LA BETE DE RACE
GTR… Un sigle magique, trois lettres relevant ici plus du mythe que de la réalité. Trois lettres signées Nissan que l’on connaît plus en virtuel, elle sont les stars des consoles de jeu, et que l’on a enfin devant soi !
Il en a fallu, de la patience mais la Nissan GT-R est désormais commercialisée en France ! On profite pour cela de l’étude d’une plate-forme entièrement nouvelle. Est-elle belle cette GT-R ? Ce n’est pas forcément le terme qui convient. On sait avoir à faire à une bête… Et elle est effectivement bestiale, racée avec les traits affirmés, sculptés. Tout respire l’efficacité. La face avant doit à la fois gaver d’air les échangeurs et les radiateurs tout en participant à l’aérodynamique – remarquez combien est travaillé le spoiler-, l’arrière fait de même avec extracteur et aileron. La GT R génère de l’effet de sol. Signature et héritage obligent, les deux blocs lumineux sont ronds… Evocatrices, les doubles sorties d’échappement.
485 CH : BEAU PEDIGREE
Cœur de cette belle nipponne, un V6 3,8 litres alu, quatre soupapes par cylindre, injection directe et double turbo. 485 ch à 6 400 tr/mn et un couple de 588 Nm entre 3 200 et 5 200 tr/mn… Référence et concurrente directe : la Porsche Turbo.
Pour optimiser la répartition des masses, la boite si situe sur l’essieu arrière. La GTR est une transmission intégrale dotée de toutes les aides électroniques : anti patinage, ABS ou ESP, ce dernier programmable comme la transmission et la suspension.
L’habitacle ne fait pas dans le superflu. La finition est correcte, le style de cette vraie 2+2, sobre. Trônant fièrement au sommet de la console centrale, un écran tactile mis au point avec Polyphony, développeur de Gran Turismo. A portée de doigt et d’œil, des informations mécaniques ou quelques données sur votre conduite. Sympa.
Tout cela nous donne forcément envie de rouler. La sonorité qui envahit l’habitacle titille les neurones. Et à la première pression sur l’accélérateur, vous entrez dans la 3e dimension !
Ses concepteurs sont-ils des totons flingueurs ? La GTR, c’est du brutal, une bête sauvage qui demande à être apprivoisée.
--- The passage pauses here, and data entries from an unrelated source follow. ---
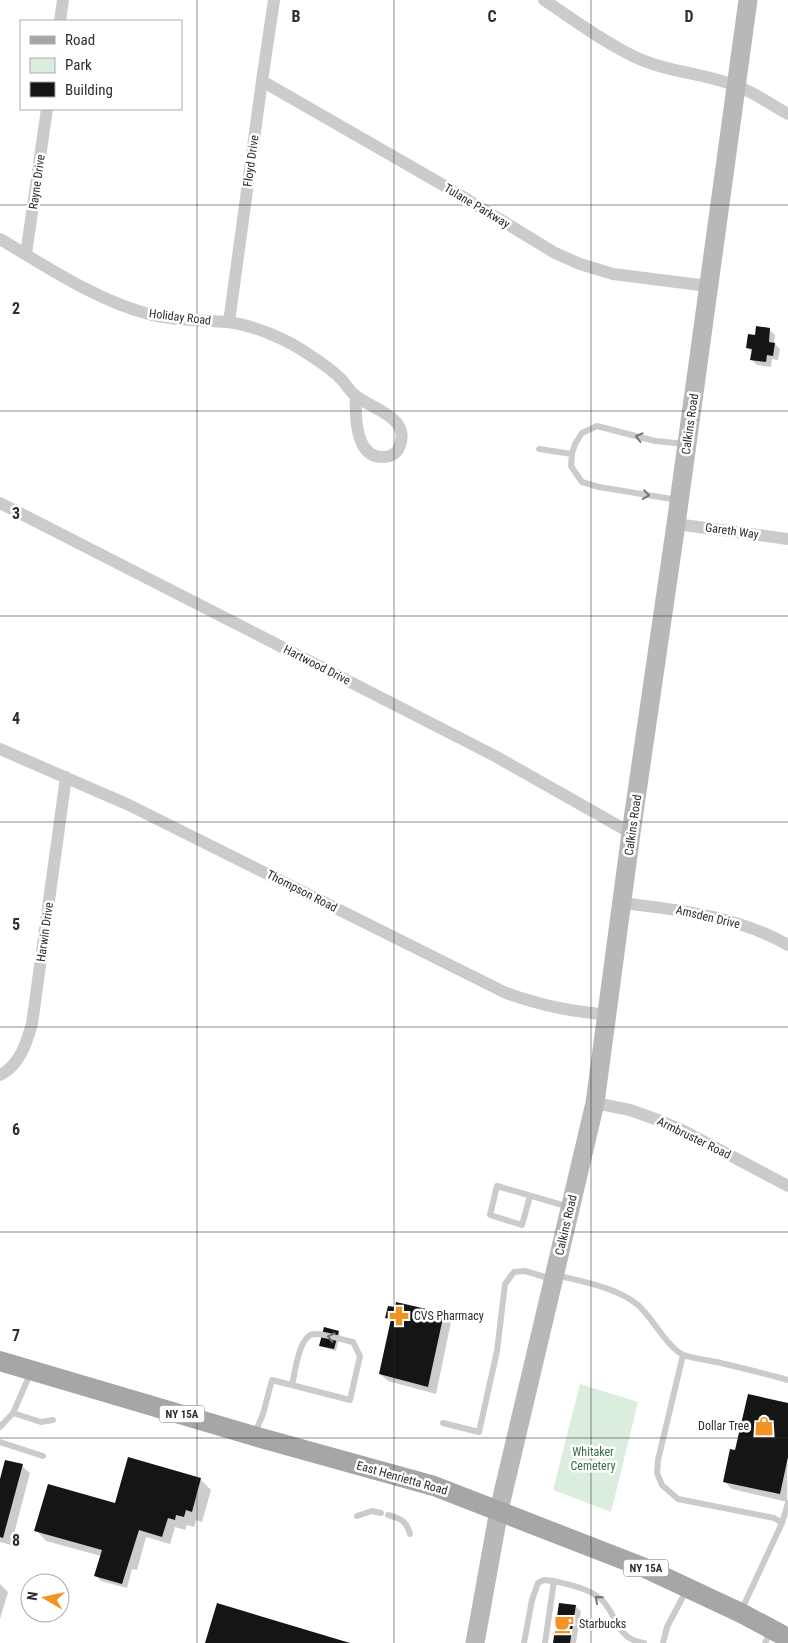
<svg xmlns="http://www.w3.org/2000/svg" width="788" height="1643" font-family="'Roboto Condensed',sans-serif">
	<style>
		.green { fill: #dbeddc }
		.shadow { fill: #0003 }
		.building { fill: #151515 }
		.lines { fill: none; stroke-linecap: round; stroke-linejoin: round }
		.lane { stroke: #cbcbcb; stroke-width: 6 }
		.street { stroke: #cbcbcb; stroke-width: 12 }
		.secondary { stroke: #b8b8b8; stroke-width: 19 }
		.primary { stroke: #a6a6a6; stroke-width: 20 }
		.oneway { stroke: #757575 }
		.grid { fill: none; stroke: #2e2e2e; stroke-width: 1; stroke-opacity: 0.55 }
		.labels { text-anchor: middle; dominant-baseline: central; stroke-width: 5; stroke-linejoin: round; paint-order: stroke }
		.shield { fill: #fff; stroke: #6d6d6d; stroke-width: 1 }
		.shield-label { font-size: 11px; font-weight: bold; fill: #2e2e2e }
		.street-label { font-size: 12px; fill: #2e2e2e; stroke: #fff }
		.poi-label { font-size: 12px; fill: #2e2e2e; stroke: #fff; text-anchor: start }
		.park-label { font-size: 12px; fill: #386e40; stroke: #fff }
		.grid-label { font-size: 16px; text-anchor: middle; font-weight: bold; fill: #2e2e2e; stroke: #fff; stroke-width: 5; stroke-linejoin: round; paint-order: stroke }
	</style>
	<rect width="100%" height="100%" fill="#fff"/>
	<path class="green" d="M580,1384L638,1402L611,1512L553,1490Z"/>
	<path class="shadow" d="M770,330L775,335L774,343L780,349L778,360L772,359L771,367L757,365L752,360L753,353L747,347L756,337Z
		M443,1314L451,1322L436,1394L388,1381L380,1374L392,1322L387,1317Z
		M338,1332L340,1334L336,1351L323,1347L321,1345Z
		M788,1404L787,1502L732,1489L724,1481L736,1452Z
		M22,1466L30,1473L11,1545L0,1542V1484Z
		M200,1479L211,1490L202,1522L196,1520L194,1527L187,1525L185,1530L175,1527L170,1544L146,1537L137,1570L132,1569L127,1588L101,1581L96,1576L101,1556L46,1541L36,1530Z
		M0,1584L8,1592L0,1619Z
		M575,1606L581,1611L576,1643H554Z"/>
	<path class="building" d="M756,326L770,328L769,342L775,343L773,356L767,355L766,362L750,360L752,349L746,348L748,334L755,335Z
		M396,1302L444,1313L428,1387L379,1374L391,1319L385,1318L388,1306L395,1307Z
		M324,1327L339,1331L334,1349L319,1346Z
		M748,1394L788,1403V1457L780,1494L723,1482L730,1449L735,1450Z
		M128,1457L201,1478L192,1512L186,1510L184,1517L176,1515L175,1520L168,1518L162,1537L139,1530L122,1584L94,1576L102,1550L34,1531L48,1484L115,1503Z
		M5,1460L23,1464L3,1538L0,1537V1479Z
		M217,1603L350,1643H205Z
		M559,1603L576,1605L570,1643H553Z"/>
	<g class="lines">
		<path class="lane" d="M539,449L572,454
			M678,500L599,487L582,482L571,466L572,454L575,444L582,433L597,426L655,441L686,444
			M530,1196L522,1225L490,1215L497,1186L569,1207
			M556,1275C583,1282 616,1287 638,1305C652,1317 669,1350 684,1355C697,1360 712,1360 725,1364C746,1369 767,1374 788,1380
			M683,1355L658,1460L657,1473L662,1485L678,1499L774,1518L782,1523L742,1609
			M13,1413L41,1422L53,1420
			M443,1423L479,1432L497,1351L505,1284L514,1272L525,1271L552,1279
			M0,1427L13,1413L31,1372
			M254,1435L263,1414L272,1380L350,1400L360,1356L353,1342C343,1340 323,1333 314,1334C299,1335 295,1373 292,1385
			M0,1442L43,1456
			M388,1515C401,1519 406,1520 410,1534
			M357,1516L372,1511L381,1513
			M782,1523L788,1503
			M524,1643L532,1600L538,1583L544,1580L554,1581
			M545,1643L554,1581C570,1585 589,1588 602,1600C617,1615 617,1640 644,1643
			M663,1643L667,1627L686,1591
			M765,1643L771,1631"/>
		<path class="street" d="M544,0C573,19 603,42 635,57C667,72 701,73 734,85C753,91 771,105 788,114
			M60,21L63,0
			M262,81L450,189L555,253L580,264L613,274L708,286
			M0,239C47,267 99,302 152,315C177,321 202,320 227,322C254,325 289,340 311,356C322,363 332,370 341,379C346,384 350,392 356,396C372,409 410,417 400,445C398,452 392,457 384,457C355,459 355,415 356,396
			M26,254L47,109
			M229,322L262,81L274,0
			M0,503L495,756L631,833
			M676,524L788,539
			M0,749L129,805L506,993C542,1006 570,1011 608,1015
			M623,903C680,910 737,916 788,945
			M0,1075C20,1065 26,1044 32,1024L66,777
			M595,1103L630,1110L658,1120L682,1130L788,1186"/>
		<path class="secondary" d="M475,1643L499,1510L595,1103L631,833L676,524L748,0"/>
		<path class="primary" d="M0,1361L254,1436L434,1486L645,1568L741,1613L788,1638"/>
	</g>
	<defs><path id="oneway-chevron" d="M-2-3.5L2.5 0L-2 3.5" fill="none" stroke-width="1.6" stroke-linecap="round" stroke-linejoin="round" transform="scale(1.25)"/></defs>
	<g class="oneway">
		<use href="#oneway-chevron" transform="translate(639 437) rotate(-166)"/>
		<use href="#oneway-chevron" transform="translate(646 495) rotate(9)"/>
		<use href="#oneway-chevron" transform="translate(331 1337) rotate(-167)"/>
		<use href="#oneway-chevron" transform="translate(598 1599) rotate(-139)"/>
	</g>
	<path class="grid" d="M197,0V1643M394,0V1643M591,0V1643M0,205H788M0,411H788M0,616H788M0,822H788M0,1027H788M0,1232H788M0,1438H788"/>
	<defs>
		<symbol id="pharmacy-bare" viewBox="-9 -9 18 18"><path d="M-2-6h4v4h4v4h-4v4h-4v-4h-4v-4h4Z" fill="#f39323" stroke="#fff" stroke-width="2.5" paint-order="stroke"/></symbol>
		<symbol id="shop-bare" viewBox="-9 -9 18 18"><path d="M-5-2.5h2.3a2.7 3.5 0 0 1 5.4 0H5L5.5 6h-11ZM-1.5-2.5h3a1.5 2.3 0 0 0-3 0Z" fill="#f39323" stroke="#fff" stroke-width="2.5" paint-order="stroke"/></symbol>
		<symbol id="cafe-bare" viewBox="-9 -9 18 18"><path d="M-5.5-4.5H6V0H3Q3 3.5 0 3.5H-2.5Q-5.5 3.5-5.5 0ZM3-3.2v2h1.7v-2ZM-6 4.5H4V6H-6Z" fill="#f39323" stroke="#fff" stroke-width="2.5" paint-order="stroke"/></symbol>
	</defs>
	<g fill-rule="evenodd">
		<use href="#pharmacy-bare" x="385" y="1302" width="28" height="28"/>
		<use href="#shop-bare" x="750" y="1412" width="28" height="28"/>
		<use href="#cafe-bare" x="550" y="1610" width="28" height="28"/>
	</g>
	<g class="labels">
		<g class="shield">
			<rect x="159.5" y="1405.5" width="45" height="17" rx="4"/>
			<rect x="623.5" y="1559.5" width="45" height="17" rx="4"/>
		</g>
		<g class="shield-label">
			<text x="182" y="1414">NY 15A</text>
			<text x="646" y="1568">NY 15A</text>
		</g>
		<g class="street-label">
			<text transform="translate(251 161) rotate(-82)">Floyd Drive</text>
			<text transform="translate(37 182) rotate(-82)">Rayne Drive</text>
			<text transform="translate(477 206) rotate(31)">Tulane Parkway</text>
			<text transform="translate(180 317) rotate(7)">Holiday Road</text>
			<text transform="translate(690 424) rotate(-82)">Calkins Road</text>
			<text transform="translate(732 531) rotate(8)">Gareth Way</text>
			<text transform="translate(317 665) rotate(27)">Hartwood Drive</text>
			<text transform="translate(633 825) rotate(-82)">Calkins Road</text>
			<text transform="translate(302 891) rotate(27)">Thompson Road</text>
			<text transform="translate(708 917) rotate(13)">Amsden Drive</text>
			<text transform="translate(45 932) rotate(-82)">Harwin Drive</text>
			<text transform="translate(694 1138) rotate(26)">Armbruster Road</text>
			<text transform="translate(566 1225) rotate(-77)">Calkins Road</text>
			<text transform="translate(402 1478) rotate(16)">East Henrietta Road</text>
		</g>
		<g class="poi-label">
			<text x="414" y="1316">CVS Pharmacy</text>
			<text x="749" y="1426" text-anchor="end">Dollar Tree</text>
			<text x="579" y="1624">Starbucks</text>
		</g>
		<g class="park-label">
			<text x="593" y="1452">Whitaker<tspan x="593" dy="14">Cemetery</tspan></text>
		</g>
	</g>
	<g class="grid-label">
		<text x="296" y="22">B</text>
		<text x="492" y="22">C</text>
		<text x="689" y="22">D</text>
		<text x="16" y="314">2</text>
		<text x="16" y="519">3</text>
		<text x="16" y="724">4</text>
		<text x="16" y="930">5</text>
		<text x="16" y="1135">6</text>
		<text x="16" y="1341">7</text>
		<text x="16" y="1546">8</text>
	</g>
	<rect x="20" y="20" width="162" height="90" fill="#ffffff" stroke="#ababab"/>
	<rect x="30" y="36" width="25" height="8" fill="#a6a6a6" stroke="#ababab"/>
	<text x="65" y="45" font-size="15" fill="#2e2e2e">Road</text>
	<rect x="30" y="58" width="25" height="15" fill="#dbeddc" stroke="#ababab"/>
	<text x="65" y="70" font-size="15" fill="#2e2e2e">Park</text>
	<rect x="30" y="82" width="25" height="15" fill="#151515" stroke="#ababab"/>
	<text x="65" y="95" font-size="15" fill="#2e2e2e">Building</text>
	<g transform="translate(45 1598) rotate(279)"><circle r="24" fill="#ffffff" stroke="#ababab"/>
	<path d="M0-4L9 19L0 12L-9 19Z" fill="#f39323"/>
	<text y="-8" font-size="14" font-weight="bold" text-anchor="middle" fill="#2e2e2e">N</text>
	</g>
</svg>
Les montées en régimes sont vives, la puissance déferle ! La boîte robotisée à double embrayage et palettes derrière le volant – oubliez le levier - est d’une redoutable efficacité. Malgré son gabarit, la GT-R est précise, se place au doigt, à l’oeil et au pied !
La suspension n’aime pas les mauvais revêtements et les calculateurs ne sont pas à la fête ! En revanche, sur billard, le charme opère. Le freinage est redoutable… En un mot, la GT-R est furieuse. Mais quel régal.
On a beau faire attention, le politiquement incorrect nous guette. Alors direction le circuit de Folembray où nous attendent des GT R réservées à la piste ainsi que Ludovic, instructeur et compagnon de nos tours de manège…
Suspension et ESP en mode R comme Racing, c’est parti. La GTR fait oublier son poids de 1960 kg. La direction demande peu d’angle et place l’avant parfaitement, elle pivote sur son axe, avec un minimum de roulis et sans sousvirage. Les quatre disques ventilés abrités par de superbes roues de 20 pouces ne faiblissent jamais. Pas plus que les pneus. Impressionnant.
On aurait bien essayé la GTR avec l’ESP déconnecté… Réservà à Dirk Schoysman, l’essayeur maison… Le mode R accepte toutefois du patinage et permet de prendre environ 8° d’angle ! Jamais frustrant. Avec une telle puissance et la gestion de sa transmission, la Nissan GTR se comporte plus comme une propulsion qu’une intégrale... Et c’est le plaisir qui devient intégral… avec un rapport prix-performance-sensation quasi imbattable : 85 000 Euros ! Si vous n’avez jamais joué au Loto, c’est le moment d’y songer.